Nothing but a verbatim copy of the data, minus the images, should be returned.

*Task inputs*
++++++++
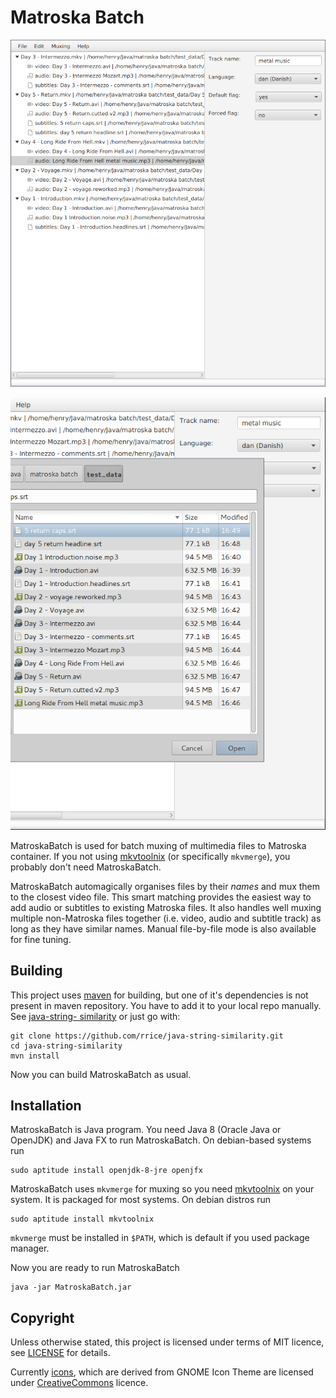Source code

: Matroska Batch
==============

![Screenshot of main window](screenshot2.png)

![Screenshot showing test files](screenshot1.png)

MatroskaBatch is used for batch muxing of multimedia files to Matroska
container. If you not using
[mkvtoolnix](https://www.bunkus.org/videotools/mkvtoolnix/) (or specifically
`mkvmerge`), you probably don't need MatroskaBatch.

MatroskaBatch automagically organises files by their _names_ and mux them to
the closest video file. This smart matching provides the easiest way to add
audio or subtitles to existing Matroska files. It also handles well muxing
multiple non-Matroska files together (i.e. video, audio and subtitle track) as
long as they have similar names. Manual file-by-file mode is also available
for fine tuning.


Building
--------

This project uses [maven](http://maven.apache.org/) for building, but one of
it's dependencies is not present in maven repository. You have to add it to
your local repo manually. See [java-string-
similarity](https://github.com/rrice/java-string-similarity) or just go with:

	git clone https://github.com/rrice/java-string-similarity.git
	cd java-string-similarity
	mvn install

Now you can build MatroskaBatch as usual.


Installation
------------

MatroskaBatch is Java program. You need Java 8 (Oracle Java or OpenJDK) and
Java FX to run MatroskaBatch. On debian-based systems run

	sudo aptitude install openjdk-8-jre openjfx

MatroskaBatch uses `mkvmerge` for muxing so you need
[mkvtoolnix](https://www.bunkus.org/videotools/mkvtoolnix/) on your system. It
is packaged for most systems. On debian distros run

	sudo aptitude install mkvtoolnix

`mkvmerge` must be installed in `$PATH`, which is default if you used
package manager.

Now you are ready to run MatroskaBatch

	java -jar MatroskaBatch.jar


Copyright
---------

Unless otherwise stated, this project is licensed under terms of MIT licence, see [LICENSE](LICENSE)
for details.

Currently [icons](src/main/resources/icons/), which are derived from GNOME
Icon Theme are licensed under
[CreativeCommons](src/main/resources/icons/LICENSE) licence. 
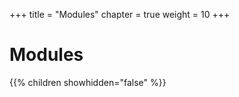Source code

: +++
title = "Modules"
chapter = true
weight = 10
+++

# Modules

{{% children showhidden="false" %}}
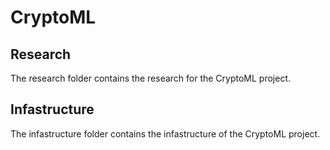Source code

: # CryptoML

## Research

The research folder contains the research for the CryptoML project.

## Infastructure

The infastructure folder contains the infastructure of the CryptoML project.
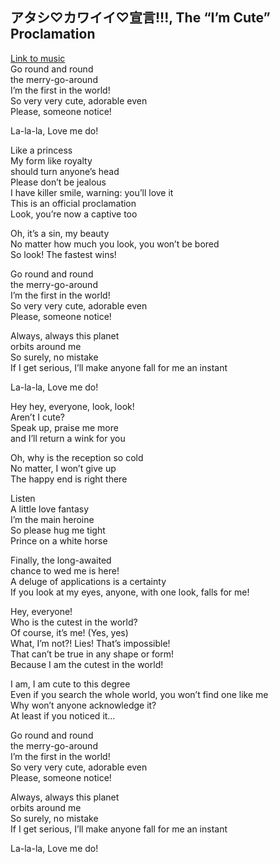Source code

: ## アタシ♡カワイイ♡宣言!!!, The “I’m Cute” Proclamation
[Link to music](https://www.youtube.com/watch?v=YvHmHadBpi0)  
Go round and round  
the merry-go-around  
I’m the first in the world!  
So very very cute, adorable even  
Please, someone notice!  
  
La-la-la, Love me do!  
  
Like a princess  
My form like royalty  
should turn anyone’s head  
Please don’t be jealous  
I have killer smile, warning: you’ll love it  
This is an official proclamation  
Look, you’re now a captive too  
  
Oh, it’s a sin, my beauty  
No matter how much you look, you won’t be bored  
So look! The fastest wins!  
  
Go round and round  
the merry-go-around  
I’m the first in the world!  
So very very cute, adorable even  
Please, someone notice!  
  
Always, always this planet  
orbits around me  
So surely, no mistake  
If I get serious, I’ll make anyone fall for me an instant  
  
La-la-la, Love me do!  
  
Hey hey, everyone, look, look!  
Aren’t I cute?  
Speak up, praise me more  
and I’ll return a wink for you  
  
Oh, why is the reception so cold  
No matter, I won’t give up  
The happy end is right there  
  
Listen  
A little love fantasy  
I’m the main heroine  
So please hug me tight  
Prince on a white horse  
  
Finally, the long-awaited  
chance to wed me is here!  
A deluge of applications is a certainty  
If you look at my eyes, anyone, with one look, falls for me!  
  
Hey, everyone!  
Who is the cutest in the world?  
Of course, it’s me! (Yes, yes)  
What, I’m not?! Lies! That’s impossible!  
That can’t be true in any shape or form!  
Because I am the cutest in the world!  
  
I am, I am cute to this degree  
Even if you search the whole world, you won’t find one like me  
Why won’t anyone acknowledge it?  
At least if you noticed it…  
  
Go round and round  
the merry-go-around  
I’m the first in the world!  
So very very cute, adorable even  
Please, someone notice!  
  
Always, always this planet  
orbits around me  
So surely, no mistake  
If I get serious, I’ll make anyone fall for me an instant  
  
La-la-la, Love me do!  

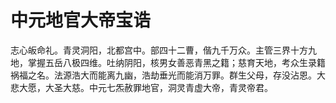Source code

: # 中元地官大帝宝诰

志心皈命礼。青灵洞阳，北都宫中。部四十二曹，偕九千万众。主管三界十方九地，掌握五岳八极四维。吐纳阴阳，核男女善恶青黑之籍；慈育天地，考众生录籍祸福之名。法源浩大而能离九幽，浩劫垂光而能消万罪。群生父母，存没沾恩。大悲大愿，大圣大慈。中元七炁赦罪地官，洞灵青虚大帝，青灵帝君。
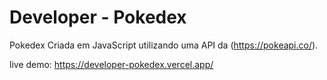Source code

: # Developer - Pokedex

Pokedex Criada em JavaScript utilizando uma API da (https://pokeapi.co/).

live demo: https://developer-pokedex.vercel.app/
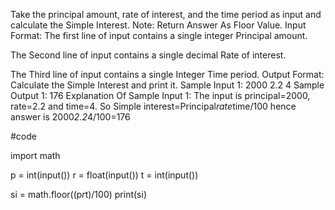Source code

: Take the principal amount, rate of interest, and the time period as input and calculate the Simple Interest.
Note: Return Answer As Floor Value.
Input Format:
The first line of input contains a single integer Principal amount. 

The Second line of input contains a single decimal Rate of interest.

The Third line of input contains a single Integer Time period.
Output Format:
Calculate the Simple Interest and print it.
Sample Input 1:
2000
2.2
4
Sample Output 1:
176
Explanation Of Sample Input 1:
The input is principal=2000, rate=2.2 and time=4.
So Simple interest=Principal*rate*time/100 hence 
answer is 2000*2.2*4/100=176

#code 

import math

p = int(input())
r = float(input())
t = int(input())

si = math.floor((p*r*t)/100)
print(si)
++++++++
*Exercise response*
Source code

: Matroska Batch
==============

![Screenshot of main window](screenshot2.png)

![Screenshot showing test files](screenshot1.png)

MatroskaBatch is used for batch muxing of multimedia files to Matroska
container. If you not using
[mkvtoolnix](https://www.bunkus.org/videotools/mkvtoolnix/) (or specifically
`mkvmerge`), you probably don't need MatroskaBatch.

MatroskaBatch automagically organises files by their _names_ and mux them to
the closest video file. This smart matching provides the easiest way to add
audio or subtitles to existing Matroska files. It also handles well muxing
multiple non-Matroska files together (i.e. video, audio and subtitle track) as
long as they have similar names. Manual file-by-file mode is also available
for fine tuning.


Building
--------

This project uses [maven](http://maven.apache.org/) for building, but one of
it's dependencies is not present in maven repository. You have to add it to
your local repo manually. See [java-string-
similarity](https://github.com/rrice/java-string-similarity) or just go with:

	git clone https://github.com/rrice/java-string-similarity.git
	cd java-string-similarity
	mvn install

Now you can build MatroskaBatch as usual.


Installation
------------

MatroskaBatch is Java program. You need Java 8 (Oracle Java or OpenJDK) and
Java FX to run MatroskaBatch. On debian-based systems run

	sudo aptitude install openjdk-8-jre openjfx

MatroskaBatch uses `mkvmerge` for muxing so you need
[mkvtoolnix](https://www.bunkus.org/videotools/mkvtoolnix/) on your system. It
is packaged for most systems. On debian distros run

	sudo aptitude install mkvtoolnix

`mkvmerge` must be installed in `$PATH`, which is default if you used
package manager.

Now you are ready to run MatroskaBatch

	java -jar MatroskaBatch.jar


Copyright
---------

Unless otherwise stated, this project is licensed under terms of MIT licence, see [LICENSE](LICENSE)
for details.

Currently [icons](src/main/resources/icons/), which are derived from GNOME
Icon Theme are licensed under
[CreativeCommons](src/main/resources/icons/LICENSE) licence. 
Source code

: +++
title = "Modules"
chapter = true
weight = 10
+++

# Modules

{{% children showhidden="false" %}}
Source code

: # CryptoML

## Research

The research folder contains the research for the CryptoML project.

## Infastructure

The infastructure folder contains the infastructure of the CryptoML project.
Source code

: ## アタシ♡カワイイ♡宣言!!!, The “I’m Cute” Proclamation
[Link to music](https://www.youtube.com/watch?v=YvHmHadBpi0)  
Go round and round  
the merry-go-around  
I’m the first in the world!  
So very very cute, adorable even  
Please, someone notice!  
  
La-la-la, Love me do!  
  
Like a princess  
My form like royalty  
should turn anyone’s head  
Please don’t be jealous  
I have killer smile, warning: you’ll love it  
This is an official proclamation  
Look, you’re now a captive too  
  
Oh, it’s a sin, my beauty  
No matter how much you look, you won’t be bored  
So look! The fastest wins!  
  
Go round and round  
the merry-go-around  
I’m the first in the world!  
So very very cute, adorable even  
Please, someone notice!  
  
Always, always this planet  
orbits around me  
So surely, no mistake  
If I get serious, I’ll make anyone fall for me an instant  
  
La-la-la, Love me do!  
  
Hey hey, everyone, look, look!  
Aren’t I cute?  
Speak up, praise me more  
and I’ll return a wink for you  
  
Oh, why is the reception so cold  
No matter, I won’t give up  
The happy end is right there  
  
Listen  
A little love fantasy  
I’m the main heroine  
So please hug me tight  
Prince on a white horse  
  
Finally, the long-awaited  
chance to wed me is here!  
A deluge of applications is a certainty  
If you look at my eyes, anyone, with one look, falls for me!  
  
Hey, everyone!  
Who is the cutest in the world?  
Of course, it’s me! (Yes, yes)  
What, I’m not?! Lies! That’s impossible!  
That can’t be true in any shape or form!  
Because I am the cutest in the world!  
  
I am, I am cute to this degree  
Even if you search the whole world, you won’t find one like me  
Why won’t anyone acknowledge it?  
At least if you noticed it…  
  
Go round and round  
the merry-go-around  
I’m the first in the world!  
So very very cute, adorable even  
Please, someone notice!  
  
Always, always this planet  
orbits around me  
So surely, no mistake  
If I get serious, I’ll make anyone fall for me an instant  
  
La-la-la, Love me do!  

Source code

: # 中元地官大帝宝诰

志心皈命礼。青灵洞阳，北都宫中。部四十二曹，偕九千万众。主管三界十方九地，掌握五岳八极四维。吐纳阴阳，核男女善恶青黑之籍；慈育天地，考众生录籍祸福之名。法源浩大而能离九幽，浩劫垂光而能消万罪。群生父母，存没沾恩。大悲大愿，大圣大慈。中元七炁赦罪地官，洞灵青虚大帝，青灵帝君。
Source code

: # Developer - Pokedex

Pokedex Criada em JavaScript utilizando uma API da (https://pokeapi.co/).

live demo: https://developer-pokedex.vercel.app/
Source code

: Take the principal amount, rate of interest, and the time period as input and calculate the Simple Interest.
Note: Return Answer As Floor Value.
Input Format:
The first line of input contains a single integer Principal amount. 

The Second line of input contains a single decimal Rate of interest.

The Third line of input contains a single Integer Time period.
Output Format:
Calculate the Simple Interest and print it.
Sample Input 1:
2000
2.2
4
Sample Output 1:
176
Explanation Of Sample Input 1:
The input is principal=2000, rate=2.2 and time=4.
So Simple interest=Principal*rate*time/100 hence 
answer is 2000*2.2*4/100=176

#code 

import math

p = int(input())
r = float(input())
t = int(input())

si = math.floor((p*r*t)/100)
print(si)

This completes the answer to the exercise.